A Japanese term tatami from the verb tatamu, meaning to fold or pile. A tatami (畳?) is a type of mat used as a flooring material in Japanese homes or Asian style rooms. Traditionally made of rice straw to form the core (though nowadays sometimes the core is composed of compressed chip boards or foam, (heaven forbid), with a covering of woven rush a finishing touch on the long sides is an edging of brocade or plain cloth.
Tatami were originally a luxury item for the nobility and higher classes. Tatami gradually became more popular and finally reached the homes of commoners toward the end of the 17th century. And over the past 40 years or so have been widely used in Western Europe, both in peoples homes and “dojo’s” where martial arts is practised.

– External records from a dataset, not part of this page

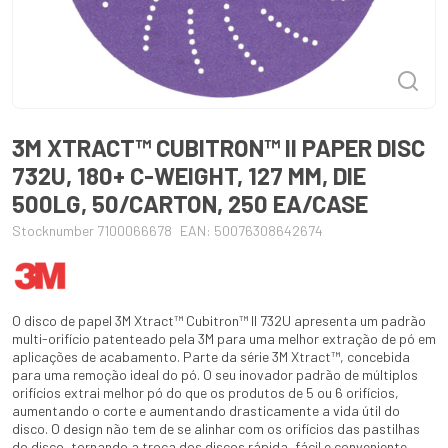
3M XTRACT™ CUBITRON™ II PAPER DISC
732U, 180+ C-WEIGHT, 127 MM, DIE
500LG, 50/CARTON, 250 EA/CASE
Stocknumber 7100066678
EAN: 50076308642674
O disco de papel 3M Xtract™ Cubitron™ II 732U apresenta um padrão
multi-orifício patenteado pela 3M para uma melhor extração de pó em
aplicações de acabamento. Parte da série 3M Xtract™, concebida
para uma remoção ideal do pó. O seu inovador padrão de múltiplos
orifícios extrai melhor pó do que os produtos de 5 ou 6 orifícios,
aumentando o corte e aumentando drasticamente a vida útil do
disco. O design não tem de se alinhar com os orifícios das pastilhas
do disco, tornando a troca dos discos rápida, fácil e conveniente.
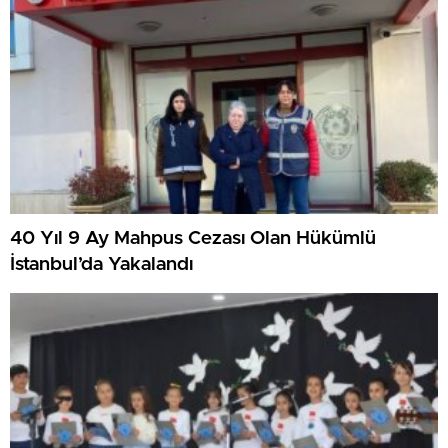
40 Yıl 9 Ay Mahpus Cezası Olan Hükümlü
İstanbul’da Yakalandı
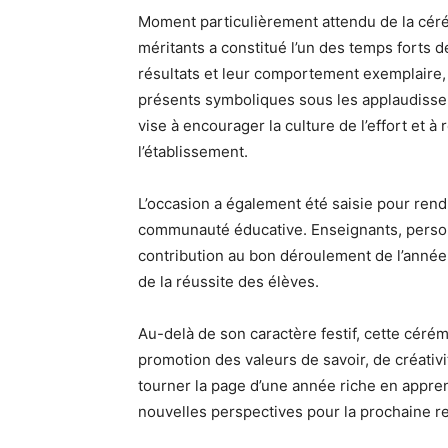
Moment particulièrement attendu de la cérém
méritants a constitué l’un des temps forts 
résultats et leur comportement exemplaire, 
présents symboliques sous les applaudisse
vise à encourager la culture de l’effort et à
l’établissement.
L’occasion a également été saisie pour re
communauté éducative. Enseignants, personn
contribution au bon déroulement de l’année
de la réussite des élèves.
Au-delà de son caractère festif, cette cérémo
promotion des valeurs de savoir, de créativi
tourner la page d’une année riche en appre
nouvelles perspectives pour la prochaine re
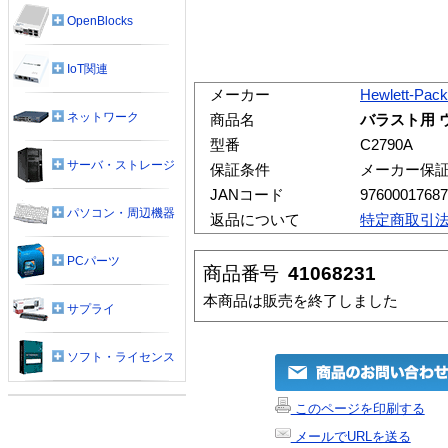
OpenBlocks
IoT関連
メーカー
Hewlett-Pack
ネットワーク
商品名
バラスト用 ウ
型番
C2790A
サーバ・ストレージ
保証条件
メーカー保
JANコード
97600017687
パソコン・周辺機器
返品について
特定商取引
PCパーツ
商品番号
41068231
本商品は販売を終了しました
サプライ
ソフト・ライセンス
このページを印刷する
メールでURLを送る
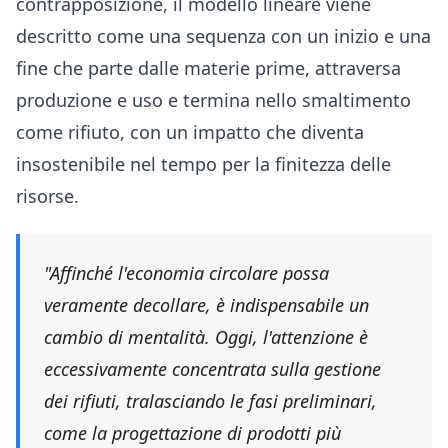
contrapposizione, il modello lineare viene
descritto come una sequenza con un inizio e una
fine che parte dalle materie prime, attraversa
produzione e uso e termina nello smaltimento
come rifiuto, con un impatto che diventa
insostenibile nel tempo per la finitezza delle
risorse.
"Affinché l'economia circolare possa
veramente decollare, è indispensabile un
cambio di mentalità. Oggi, l'attenzione è
eccessivamente concentrata sulla gestione
dei rifiuti, tralasciando le fasi preliminari,
come la progettazione di prodotti più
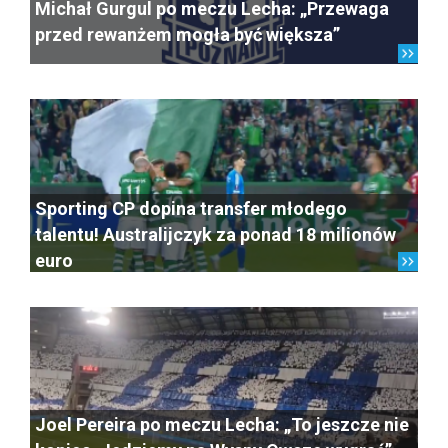
Michał Gurgul po meczu Lecha: „Przewaga
przed rewanżem mogła być większa”
Sporting CP dopina transfer młodego
talentu! Australijczyk za ponad 18 milionów
euro
Joel Pereira po meczu Lecha: „To jeszcze nie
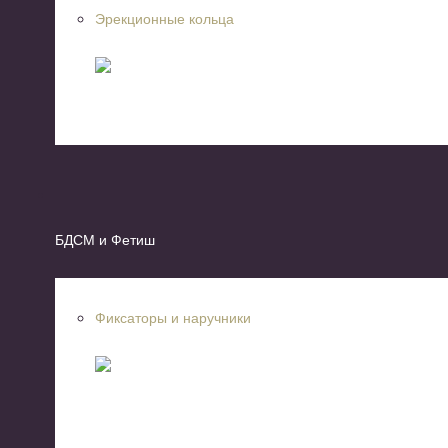
Эрекционные кольца
БДСМ и Фетиш
Фиксаторы и наручники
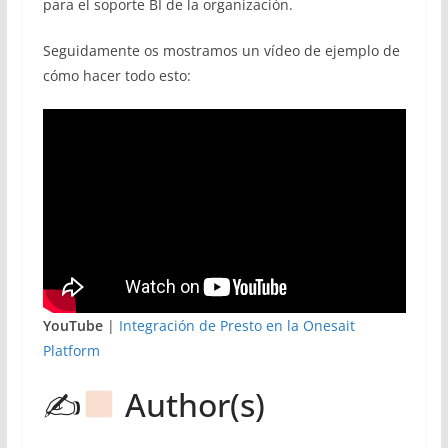
para el soporte BI de la organización.
Seguidamente os mostramos un vídeo de ejemplo de
cómo hacer todo esto:
YouTube
|
Integración de Presto en la Onesait
Platform
✍
Author(s)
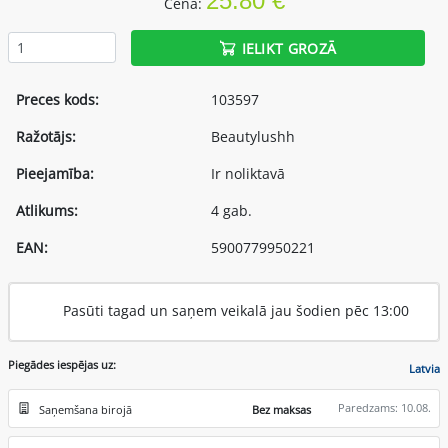
25.80 €
Cena:
IELIKT GROZĀ
Preces kods:
103597
Ražotājs:
Beautylushh
Pieejamība:
Ir noliktavā
Atlikums:
4 gab.
EAN:
5900779950221
Pasūti tagad un saņem veikalā jau šodien pēc 13:00
Piegādes iespējas uz:
Latvia
Paredzams: 10.08.
Saņemšana birojā
Bez maksas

A half mat is called a hanjō, and a mat of three-quarter length daimedatamiwhich is used in tea-ceremony rooms, 4.5 mats in size or 7.45 sq.mts. The size of tatami differs between different regions in Japan. Shops were traditionally designed to be 5½ mats or 9+ sq. mt.. There are rules concerning the number of tatami mats and their layout in a room. In the Edo period, “auspicious” and “inauspicious” tatami arrangements developed and the tatami would be arranged depending on the occasion.
Nowadays, the “auspicious” layout is ordinarily used. In this arrangement, the junctions of the tatami form a “T” shape; in the “inauspicious” arrangement a grid pattern, here the junctions form a + shape. An inauspicious layout is said to bring bad fortune. In Japanese homes the mats must not be laid in a grid pattern, in any layout there is never a point where the corners of four mats touch.
Whatever the Asian customs there’s no doubt the use of Tatami Mats is spreading and folks from all over the world see how versatile and inexpensive their cost.